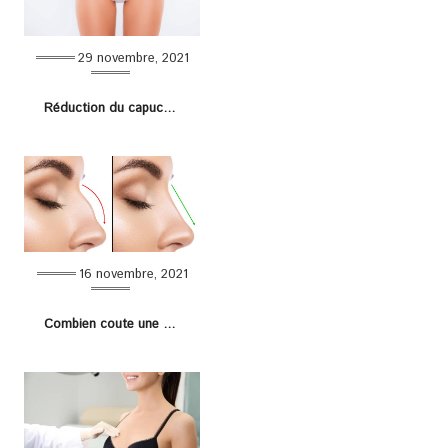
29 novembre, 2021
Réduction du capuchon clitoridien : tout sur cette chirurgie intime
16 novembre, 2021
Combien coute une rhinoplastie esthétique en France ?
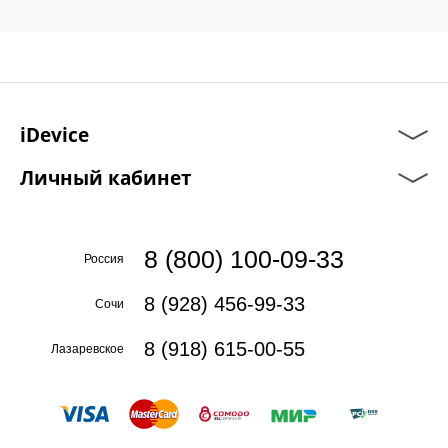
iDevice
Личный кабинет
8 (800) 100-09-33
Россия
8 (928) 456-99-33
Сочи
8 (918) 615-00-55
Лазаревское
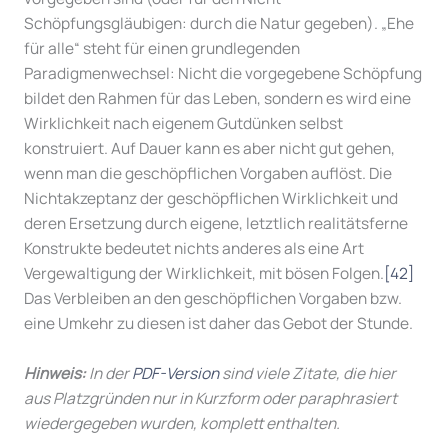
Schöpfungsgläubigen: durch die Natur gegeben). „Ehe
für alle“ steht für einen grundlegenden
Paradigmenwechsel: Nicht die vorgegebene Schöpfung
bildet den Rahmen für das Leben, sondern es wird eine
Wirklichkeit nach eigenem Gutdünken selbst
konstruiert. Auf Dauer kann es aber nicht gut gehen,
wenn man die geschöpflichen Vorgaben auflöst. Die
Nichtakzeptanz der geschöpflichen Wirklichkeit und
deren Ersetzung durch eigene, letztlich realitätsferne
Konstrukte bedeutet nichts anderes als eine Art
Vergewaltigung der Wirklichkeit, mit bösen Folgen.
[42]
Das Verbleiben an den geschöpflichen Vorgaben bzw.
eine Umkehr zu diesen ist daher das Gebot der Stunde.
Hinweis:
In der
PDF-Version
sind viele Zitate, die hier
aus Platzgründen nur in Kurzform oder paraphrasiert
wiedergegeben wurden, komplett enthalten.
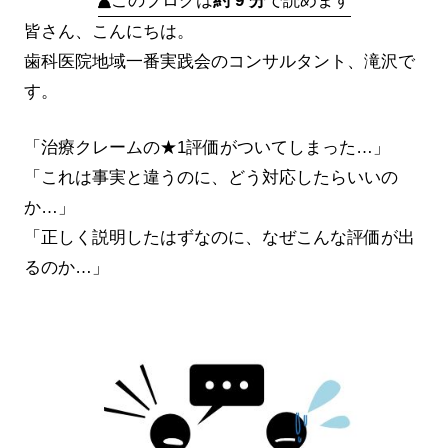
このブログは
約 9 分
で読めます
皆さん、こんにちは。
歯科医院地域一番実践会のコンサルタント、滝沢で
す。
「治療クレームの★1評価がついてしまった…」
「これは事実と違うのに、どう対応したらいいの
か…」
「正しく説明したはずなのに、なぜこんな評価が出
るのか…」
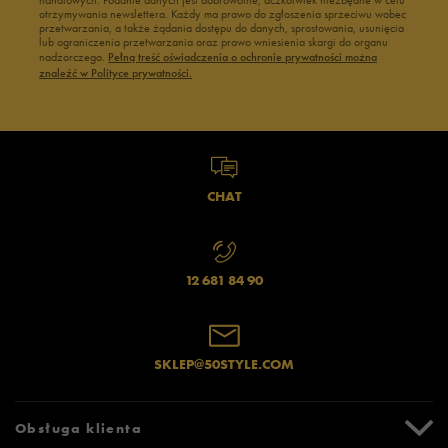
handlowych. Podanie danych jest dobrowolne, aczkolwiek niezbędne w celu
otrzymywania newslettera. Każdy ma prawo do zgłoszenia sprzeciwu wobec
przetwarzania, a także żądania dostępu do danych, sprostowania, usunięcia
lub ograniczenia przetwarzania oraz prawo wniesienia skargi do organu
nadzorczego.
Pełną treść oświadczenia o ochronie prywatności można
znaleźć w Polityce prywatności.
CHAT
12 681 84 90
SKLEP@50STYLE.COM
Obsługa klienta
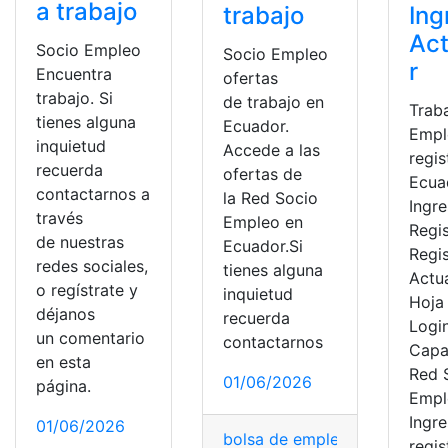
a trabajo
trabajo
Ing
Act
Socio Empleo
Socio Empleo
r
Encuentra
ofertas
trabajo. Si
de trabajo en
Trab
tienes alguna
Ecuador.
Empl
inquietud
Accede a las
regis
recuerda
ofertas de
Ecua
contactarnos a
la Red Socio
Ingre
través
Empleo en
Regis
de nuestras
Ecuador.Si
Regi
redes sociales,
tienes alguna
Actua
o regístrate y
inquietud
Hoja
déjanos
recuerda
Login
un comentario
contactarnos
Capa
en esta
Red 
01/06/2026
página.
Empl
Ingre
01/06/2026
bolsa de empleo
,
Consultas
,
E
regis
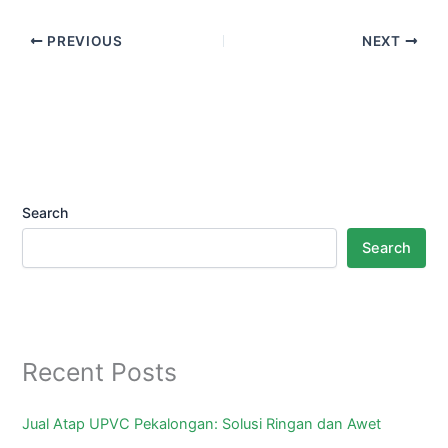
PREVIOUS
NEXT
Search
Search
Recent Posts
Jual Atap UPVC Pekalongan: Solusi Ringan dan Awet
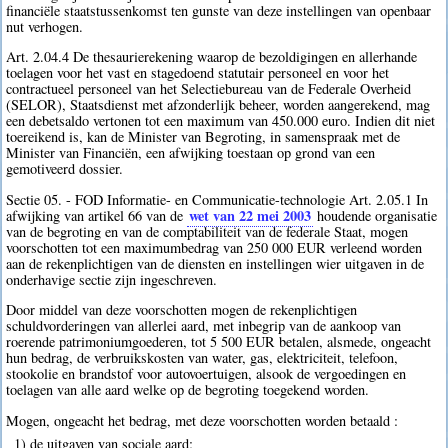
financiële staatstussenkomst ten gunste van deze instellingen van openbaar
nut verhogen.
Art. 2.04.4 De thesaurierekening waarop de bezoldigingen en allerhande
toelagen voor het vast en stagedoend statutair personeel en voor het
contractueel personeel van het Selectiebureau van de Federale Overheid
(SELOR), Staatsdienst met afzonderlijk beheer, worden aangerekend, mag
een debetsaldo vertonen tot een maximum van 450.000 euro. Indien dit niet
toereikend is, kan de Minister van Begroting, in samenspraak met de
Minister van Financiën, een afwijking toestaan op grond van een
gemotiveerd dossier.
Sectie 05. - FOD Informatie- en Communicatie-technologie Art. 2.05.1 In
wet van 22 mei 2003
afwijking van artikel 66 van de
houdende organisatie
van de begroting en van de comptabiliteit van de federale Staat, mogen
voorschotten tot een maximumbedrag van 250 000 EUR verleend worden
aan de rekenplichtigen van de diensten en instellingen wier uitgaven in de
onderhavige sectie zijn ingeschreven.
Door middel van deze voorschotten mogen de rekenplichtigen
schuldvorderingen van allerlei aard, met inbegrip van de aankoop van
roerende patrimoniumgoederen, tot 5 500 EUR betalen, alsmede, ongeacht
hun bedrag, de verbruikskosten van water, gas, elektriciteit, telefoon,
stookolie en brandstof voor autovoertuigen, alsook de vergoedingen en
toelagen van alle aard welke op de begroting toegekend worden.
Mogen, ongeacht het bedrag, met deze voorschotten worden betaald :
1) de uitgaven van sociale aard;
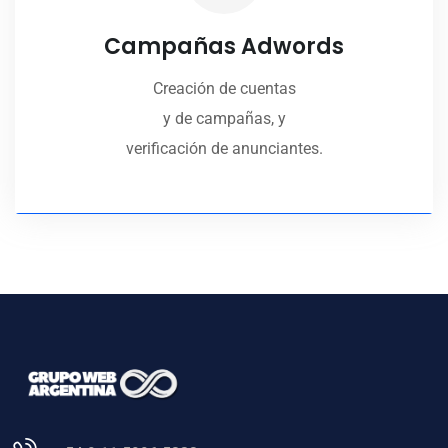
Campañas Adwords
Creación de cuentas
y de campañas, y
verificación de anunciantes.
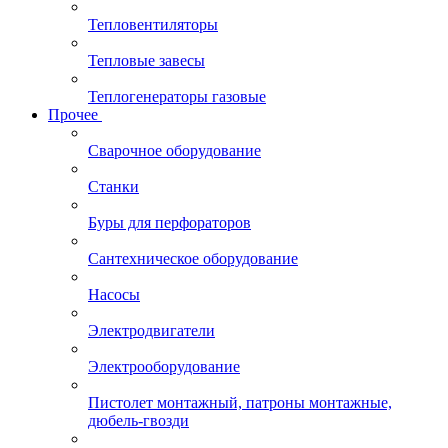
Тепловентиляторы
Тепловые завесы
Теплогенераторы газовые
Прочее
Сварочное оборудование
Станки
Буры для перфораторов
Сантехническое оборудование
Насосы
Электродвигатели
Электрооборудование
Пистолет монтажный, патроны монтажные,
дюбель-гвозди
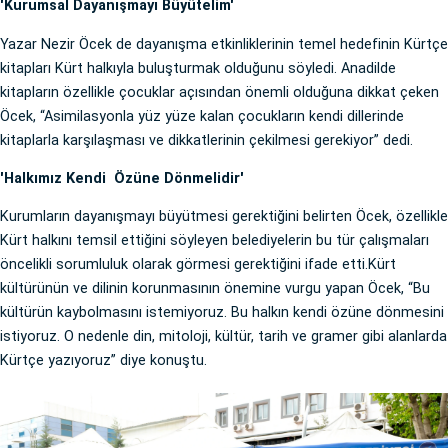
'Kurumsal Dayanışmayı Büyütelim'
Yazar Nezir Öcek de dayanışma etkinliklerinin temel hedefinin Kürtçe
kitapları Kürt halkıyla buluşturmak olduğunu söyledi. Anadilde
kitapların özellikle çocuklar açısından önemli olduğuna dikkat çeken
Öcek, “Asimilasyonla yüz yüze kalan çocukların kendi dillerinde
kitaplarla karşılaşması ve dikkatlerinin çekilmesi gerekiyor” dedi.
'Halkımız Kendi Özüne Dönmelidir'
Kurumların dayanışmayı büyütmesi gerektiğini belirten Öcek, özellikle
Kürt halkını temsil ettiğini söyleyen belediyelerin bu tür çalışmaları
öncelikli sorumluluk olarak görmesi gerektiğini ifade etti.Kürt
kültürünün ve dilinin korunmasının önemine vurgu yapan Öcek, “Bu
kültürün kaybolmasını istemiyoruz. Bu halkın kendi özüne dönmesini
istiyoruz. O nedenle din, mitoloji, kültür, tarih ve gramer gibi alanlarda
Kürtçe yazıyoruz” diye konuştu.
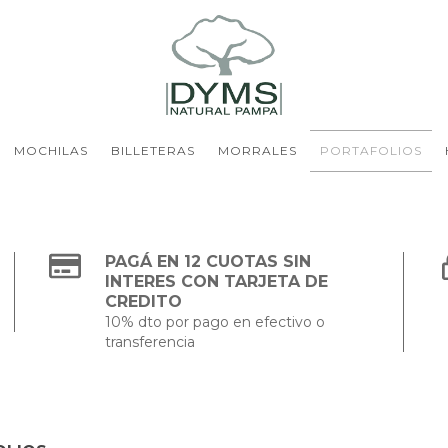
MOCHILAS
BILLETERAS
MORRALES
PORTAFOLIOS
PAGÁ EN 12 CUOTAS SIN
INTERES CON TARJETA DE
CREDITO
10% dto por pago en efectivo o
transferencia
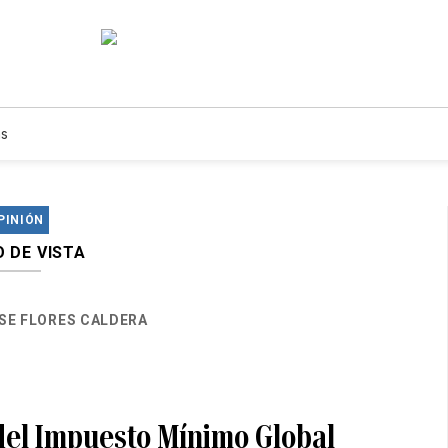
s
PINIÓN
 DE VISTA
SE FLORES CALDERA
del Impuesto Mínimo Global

:: THE PROBLEM ::
Can you recast every line of text from these entries as a Markdown table with the columns No. and Line, giving each row a number? Skip blank lines and leave the pictures out.

:: TASK SOLUTION ::
| No. | Line |
|---|---|
| 1 | 29 novembre, 2021 |
| 2 | Réduction du capuchon clitoridien : tout sur cette chirurgie intime |
| 3 | 16 novembre, 2021 |
| 4 | Combien coute une rhinoplastie esthétique en France ? |
| 5 | iDevice |
| 6 | Личный кабинет |
| 7 | 8 (800) 100-09-33 |
| 8 | Россия |
| 9 | 8 (928) 456-99-33 |
| 10 | Сочи |
| 11 | 8 (918) 615-00-55 |
| 12 | Лазаревское |
| 13 | Schöpfungsgläubigen: durch die Natur gegeben). „Ehe |
| 14 | für alle“ steht für einen grundlegenden |
| 15 | Paradigmenwechsel: Nicht die vorgegebene Schöpfung |
| 16 | bildet den Rahmen für das Leben, sondern es wird eine |
| 17 | Wirklichkeit nach eigenem Gutdünken selbst |
| 18 | konstruiert. Auf Dauer kann es aber nicht gut gehen, |
| 19 | wenn man die geschöpflichen Vorgaben auflöst. Die |
| 20 | Nichtakzeptanz der geschöpflichen Wirklichkeit und |
| 21 | deren Ersetzung durch eigene, letztlich realitätsferne |
| 22 | Konstrukte bedeutet nichts anderes als eine Art |
| 23 | Vergewaltigung der Wirklichkeit, mit bösen Folgen. |
| 24 | [42] |
| 25 | Das Verbleiben an den geschöpflichen Vorgaben bzw. |
| 26 | eine Umkehr zu diesen ist daher das Gebot der Stunde. |
| 27 | Hinweis: |
| 28 | In der |
| 29 | PDF-Version |
| 30 | sind viele Zitate, die hier |
| 31 | aus Platzgründen nur in Kurzform oder paraphrasiert |
| 32 | wiedergegeben wurden, komplett enthalten. |
| 33 | このブログは |
| 34 | 約 9 分 |
| 35 | で読めます |
| 36 | 皆さん、こんにちは。 |
| 37 | 歯科医院地域一番実践会のコンサルタント、滝沢で |
| 38 | す。 |
| 39 | 「治療クレームの★1評価がついてしまった…」 |
| 40 | 「これは事実と違うのに、どう対応したらいいの |
| 41 | か…」 |
| 42 | 「正しく説明したはずなのに、なぜこんな評価が出 |
| 43 | るのか…」 |
| 44 | handlowych. Podanie danych jest dobrowolne, aczkolwiek niezbędne w celu |
| 45 | otrzymywania newslettera. Każdy ma prawo do zgłoszenia sprzeciwu wobec |
| 46 | przetwarzania, a także żądania dostępu do danych, sprostowania, usunięcia |
| 47 | lub ograniczenia przetwarzania oraz prawo wniesienia skargi do organu |
| 48 | nadzorczego. |
| 49 | Pełną treść oświadczenia o ochronie prywatności można |
| 50 | znaleźć w Polityce prywatności. |
| 51 | CHAT |
| 52 | 12 681 84 90 |
| 53 | SKLEP@50STYLE.COM |
| 54 | Obsługa klienta |
| 55 | a trabajo |
| 56 | trabajo |
| 57 | Ing |
| 58 | Act |
| 59 | Socio Empleo |
| 60 | Socio Empleo |
| 61 | r |
| 62 | Encuentra |
| 63 | ofertas |
| 64 | trabajo. Si |
| 65 | de trabajo en |
| 66 | Trab |
| 67 | tienes alguna |
| 68 | Ecuador. |
| 69 | Empl |
| 70 | inquietud |
| 71 | Accede a las |
| 72 | regis |
| 73 | recuerda |
| 74 | ofertas de |
| 75 | Ecua |
| 76 | contactarnos a |
| 77 | la Red Socio |
| 78 | Ingre |
| 79 | través |
| 80 | Empleo en |
| 81 | Regis |
| 82 | de nuestras |
| 83 | Ecuador.Si |
| 84 | Regi |
| 85 | redes sociales, |
| 86 | tienes alguna |
| 87 | Actua |
| 88 | o regístrate y |
| 89 | inquietud |
| 90 | Hoja |
| 91 | déjanos |
| 92 | recuerda |
| 93 | Login |
| 94 | un comentario |
| 95 | contactarnos |
| 96 | Capa |
| 97 | en esta |
| 98 | Red  |
| 99 | 01/06/2026 |
| 100 | página. |
| 101 | Empl |
| 102 | Ingre |
| 103 | 01/06/2026 |
| 104 | bolsa de empleo |
| 105 | , |
| 106 | Consultas |
| 107 | , |
| 108 | E |
| 109 | regis |
| 110 | PREVIOUS |
| 111 | NEXT |
| 112 | Search |
| 113 | Search |
| 114 | Recent Posts |
| 115 | Jual Atap UPVC Pekalongan: Solusi Ringan dan Awet |
| 116 | financiële staatstussenkomst ten gunste van deze instellingen van openbaar |
| 117 | nut verhogen. |
| 118 | Art. 2.04.4 De thesaurierekening waarop de bezoldigingen en allerhande |
| 119 | toelagen voor het vast en stagedoend statutair personeel en voor het |
| 120 | contractueel personeel van het Selectiebureau van de Federale Overheid |
| 121 | (SELOR), Staatsdienst met afzonderlijk beheer, worden aangerekend, mag |
| 122 | een debetsaldo vertonen tot een maximum van 450.000 euro. Indien dit niet |
| 123 | toereikend is, kan de Minister van Begroting, in samenspraak met de |
| 124 | Minister van Financiën, een afwijking toestaan op grond van een |
| 125 | gemotiveerd dossier. |
| 126 | Sectie 05. - FOD Informatie- en Communicatie-technologie Art. 2.05.1 In |
| 127 | wet van 22 mei 2003 |
| 128 | afwijking van artikel 66 van de |
| 129 | houdende organisatie |
| 130 | van de begroting en van de comptabiliteit van de federale Staat, mogen |
| 131 | voorschotten tot een maximumbedrag van 250 000 EUR verleend worden |
| 132 | aan de rekenplichtigen van de diensten en instellingen wier uitgaven in de |
| 133 | onderhavige sectie zijn ingeschreven. |
| 134 | Door middel van deze voorschotten mogen de rekenplichtigen |
| 135 | schuldvorderingen van allerlei aard, met inbegrip van de aankoop van |
| 136 | roerende patrimoniumgoederen, tot 5 500 EUR betalen, alsmede, ongeacht |
| 137 | hun bedrag, de verbruikskosten van water, gas, elektriciteit, telefoon, |
| 138 | stookolie en brandstof voor autovoertuigen, alsook de vergoedingen en |
| 139 | toelagen van alle aard welke op de begroting toegekend worden. |
| 140 | Mogen, ongeacht het bedrag, met deze voorschotten worden betaald : |
| 141 | 1) de uitgaven van sociale aard; |
| 142 | Campañas Adwords |
| 143 | Creación de cuentas |
| 144 | y de campañas, y |
| 145 | verificación de anunciantes. |
| 146 | Тепловентиляторы |
| 147 | Тепловые завесы |
| 148 | Теплогенераторы газовые |
| 149 | Прочее |
| 150 | Сварочное оборудование |
| 151 | Станки |
| 152 | Буры для перфораторов |
| 153 | Сантехническое оборудование |
| 154 | Насосы |
| 155 | Электродвигатели |
| 156 | Электрооборудование |
| 157 | Пистолет монтажный, патроны монтажные, |
| 158 | дюбель-гвозди |
| 159 | 'Kurumsal Dayanışmayı Büyütelim' |
| 160 | Yazar Nezir Öcek de dayanışma etkinliklerinin temel hedefinin Kürtçe |
| 161 | kitapları Kürt halkıyla buluşturmak olduğunu söyledi. Anadilde |
| 162 | kitapların özellikle çocuklar açısından önemli olduğuna dikkat çeken |
| 163 | Öcek, “Asimilasyonla yüz yüze kalan çocukların kendi dillerinde |
| 164 | kitaplarla karşılaşması ve dikkatlerinin çekilmesi gerekiyor” dedi. |
| 165 | 'Halkımız Kendi Özüne Dönmelidir' |
| 166 | Kurumların dayanışmayı büyütmesi gerektiğini belirten Öcek, özellikle |
| 167 | Kürt halkını temsil ettiğini söyleyen belediyelerin bu tür çalışmaları |
| 168 | öncelikli sorumluluk olarak görmesi gerektiğini ifade etti.Kürt |
| 169 | kültürünün ve dilinin korunmasının önemine vurgu yapan Öcek, “Bu |
| 170 | kültürün kaybolmasını istemiyoruz. Bu halkın kendi özüne dönmesini |
| 171 | istiyoruz. O nedenle din, mitoloji, kültür, tarih ve gramer gibi alanlarda |
| 172 | Kürtçe yazıyoruz” diye konuştu. |
| 173 | MOCHILAS |
| 174 | BILLETERAS |
| 175 | MORRALES |
| 176 | PORTAFOLIOS |
| 177 | PAGÁ EN 12 CUOTAS SIN |
| 178 | INTERES CON TARJETA DE |
| 179 | CREDITO |
| 180 | 10% dto por pago en efectivo o |
| 181 | transferencia |
| 182 | s |
| 183 | PINIÓN |
| 184 |  DE VISTA |
| 185 | SE FLORES CALDERA |
| 186 | del Impuesto Mínimo Global |